Challenges Société
Par AFP le 27.02.2017 à 10h59 Lecture 4 min.
Réponse aux migrants, aux trafiquants ou parfois à des groupes ennemis, les murs aux frontières reflètent le plus souvent "une vulnérabilité de la société" qui les érige, estime Elisabeth Vallet, directrice de l'observatoire de géopolitique à l'Université du Québec à Montréal (UQAM).
Pratiquement inexistants à la fin de la Seconde guerre mondiale en 1945, le nombre de murs est passé à 11 jusqu'à la chute du mur de Berlin en 1989, "pour arriver aujourd'hui au nombre de 70" avec "un premier coup d'accélérateur après les attaques du 11 septembre" aux États-Unis, puis un "deuxième coup d'accélérateur avec le Printemps arabe" dès 2011.
Un tiers d'entre eux ont été "construits pour mettre un terme à un conflit (Chypre, les deux Corée, Inde et Pakistan), explique Elisabeth Vallet dans un entretien à l'AFP.
Plus récemment, "trois types de murs différents sont apparus, dont la majorité (sont) des murs anti-migrations, des murs anti-trafics et des murs anti-terroristes".
La construction d'un mur ou d'une clôture donne au pouvoir politique "une réponse clé en mains" face "à une perception de vulnérabilité comme aux États-Unis, en Bulgarie, en Grèce ou en Hongrie", où "la pression migratoire est en train, soit de changer la nature de l'identité d'une société, soit d'exercer une pression économique" en donnant la perception d'un risque sur l'emploi, selon Mme Vallet.
– Le mur n'empêche jamais de passer –
Dans une "démarche électoraliste", l'argument d'un mur apporte des réponses "à des questions identitaires" et permet à un démagogue, avec "un discours caricatural et populiste" de renforcer le "caractère étranger" du voisin.
"Les murs représentent une fracture importante entre les riches et les pauvres, une fracture Nord-Sud" même si parfois des pays du Sud veulent s'isoler de leurs voisins comme par exemple l'Arabie saoudite, poursuit Elisabeth Vallet en notant que "la religion est rarement un facteur" à l'origine d'une construction frontalière.
Mais finalement, ajoute-t-elle en s'appuyant sur les données de la police américaine des frontières, "le mur sert à dissuader et à ralentir, mais n'empêche jamais de passer".
Car "le niveau de désespérance" des migrants est tel qu'une barrière ne les décourage pas de "prendre leur nouveau-né sous le bras et de monter à bord d'un bateau en pleine Méditerranée en sachant que le risque qu'ils meurent est élevé".
"Il ne faut pas sous-estimer la perception d'insécurité qui va pousser une femme (…) à prendre le risque de migrer en sachant, non pas qu'elle peut être agressée, mais qu'elle va l'être", ajoute Mme Vallet.
– Investir dans la paix –
Les gouvernements seraient mieux inspirés de travailler à régler les facteurs à l'origine des flux migratoires plutôt que de dépenser plus d'argent dans la construction de murs qui, dit-elle, "contribuent à accentuer un phénomène inéluctable qui est celui des grandes migrations".
"Il faut investir de l'argent dans des missions de paix, dans la sécurisation des zones.
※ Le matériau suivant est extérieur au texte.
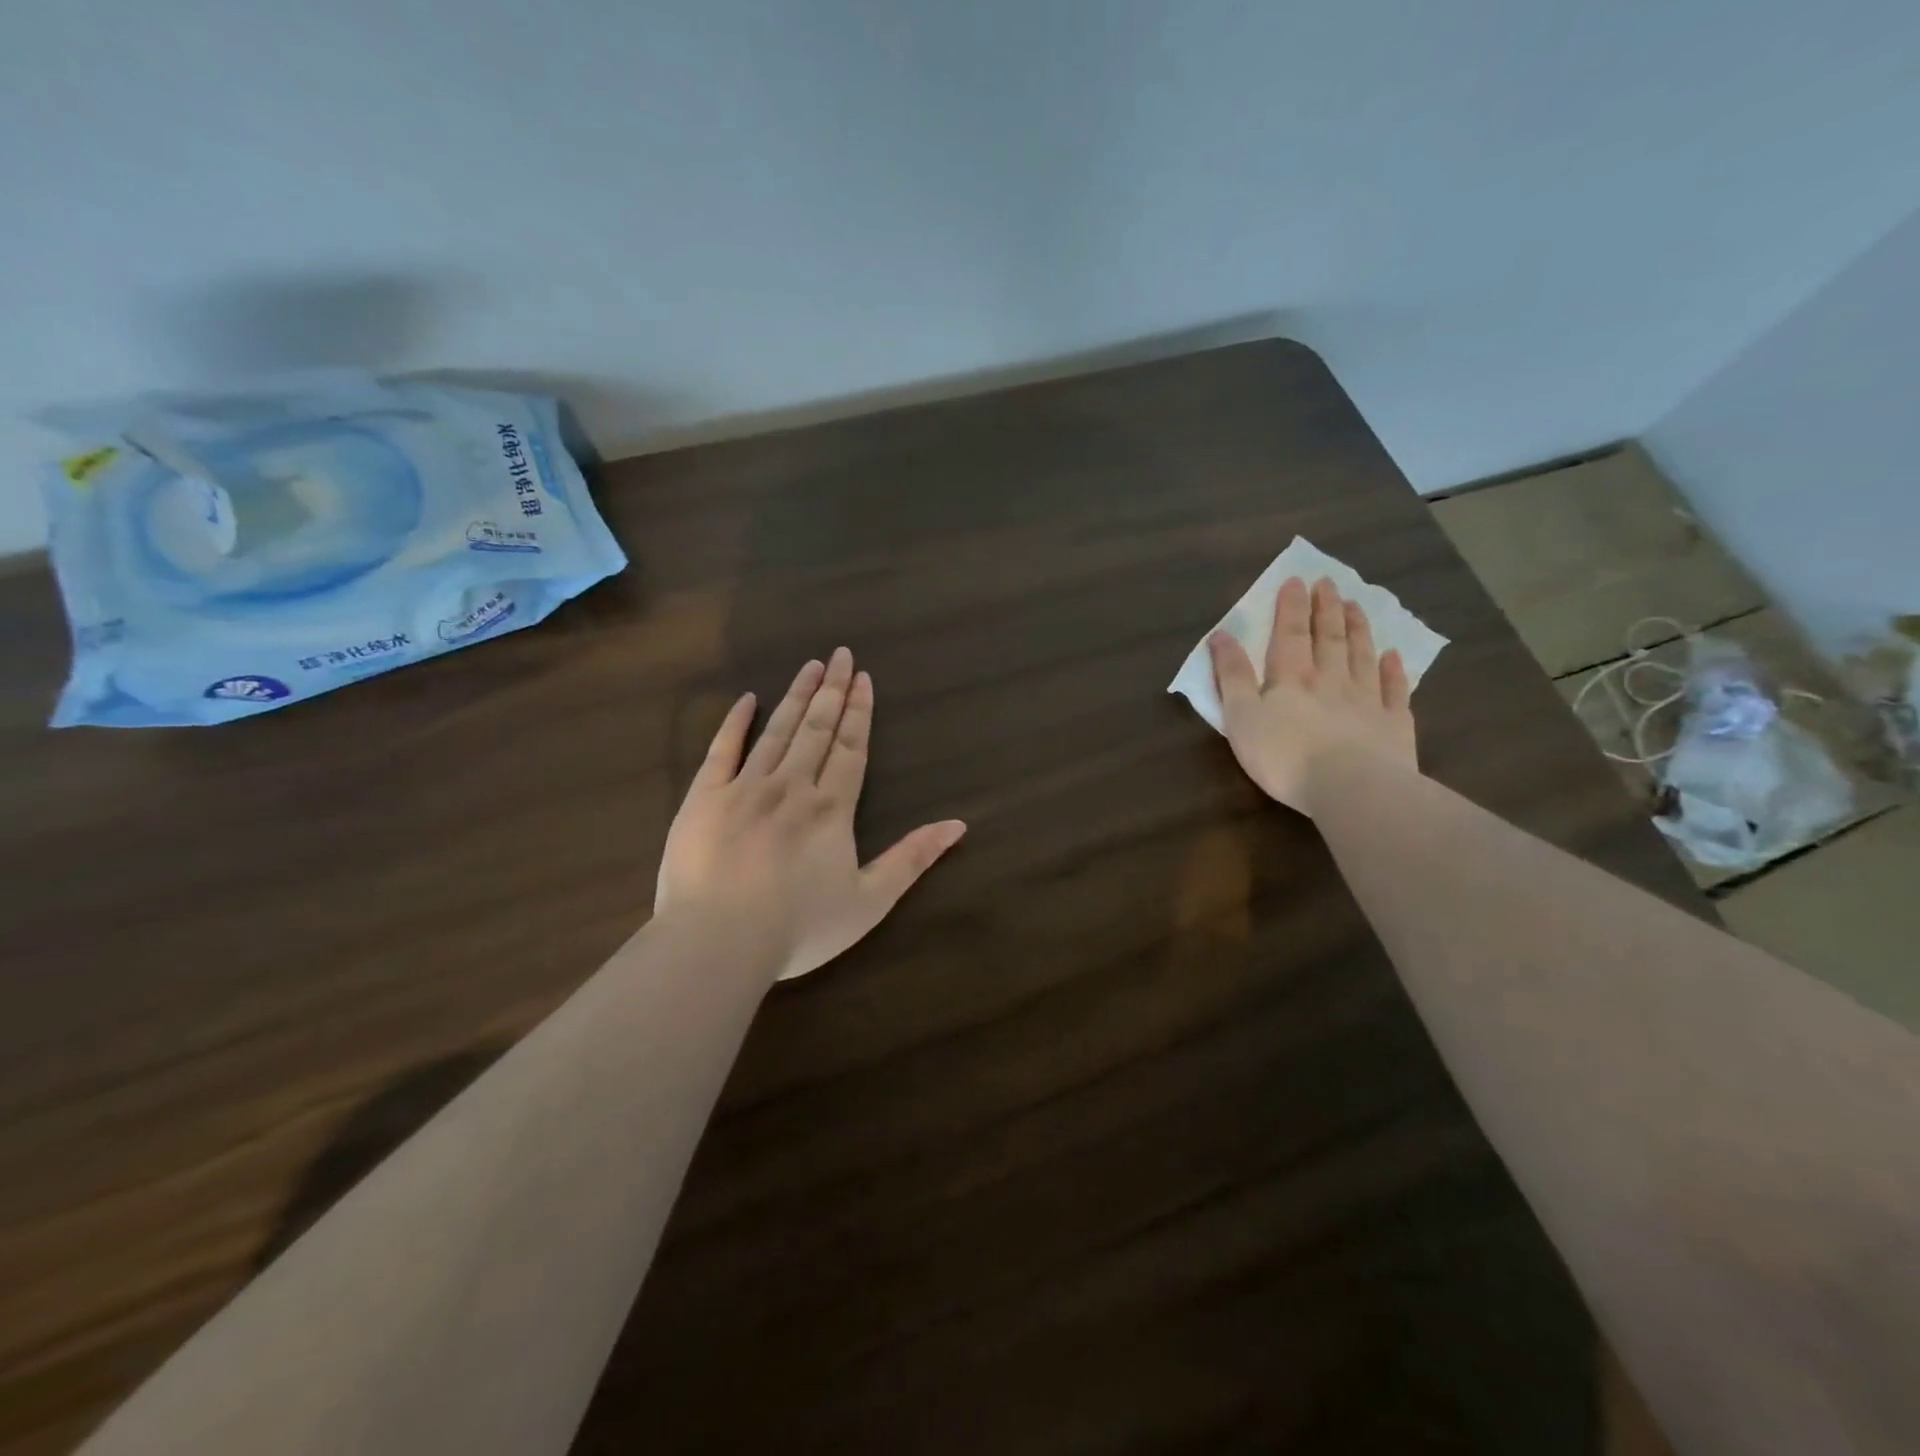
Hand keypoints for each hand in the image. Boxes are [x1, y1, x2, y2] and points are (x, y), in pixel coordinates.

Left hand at [656, 647, 966, 982]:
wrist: (718, 943)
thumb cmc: (799, 928)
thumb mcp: (869, 902)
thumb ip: (912, 859)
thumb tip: (958, 825)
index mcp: (831, 808)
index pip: (850, 748)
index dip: (859, 711)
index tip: (863, 678)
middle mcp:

Des corridors humanitaires en Syrie auraient peut-être évité à la Hongrie de construire ces murs", estime cette universitaire.
Si l'argent que ces murs coûtent "était investi dans des missions de paix (…), ou par exemple pour gérer les changements climatiques qui génèrent de l'insécurité alimentaire et des migrations", alors "le cours de l'histoire" pourrait être modifié.
Il en a ainsi coûté entre un et huit millions de dollars américains pour chaque kilomètre de clôture érigée entre le Mexique et les États-Unis, rappelle la professeur de l'UQAM.
Mais là où le président Donald Trump veut compléter le mur avec le Mexique sur 2.000 km, dans "des zones plus désertiques où les terres appartiennent à des privés qu'il va falloir exproprier, le coût peut monter à 21 millions par km".
Si l'investissement dans des murs vise à terme à freiner les flux de migrants, la volonté affichée peut aussi "pousser des personnes qui n'avaient pas pris la décision de migrer" à le faire tant que la construction n'est pas achevée, conclut-elle.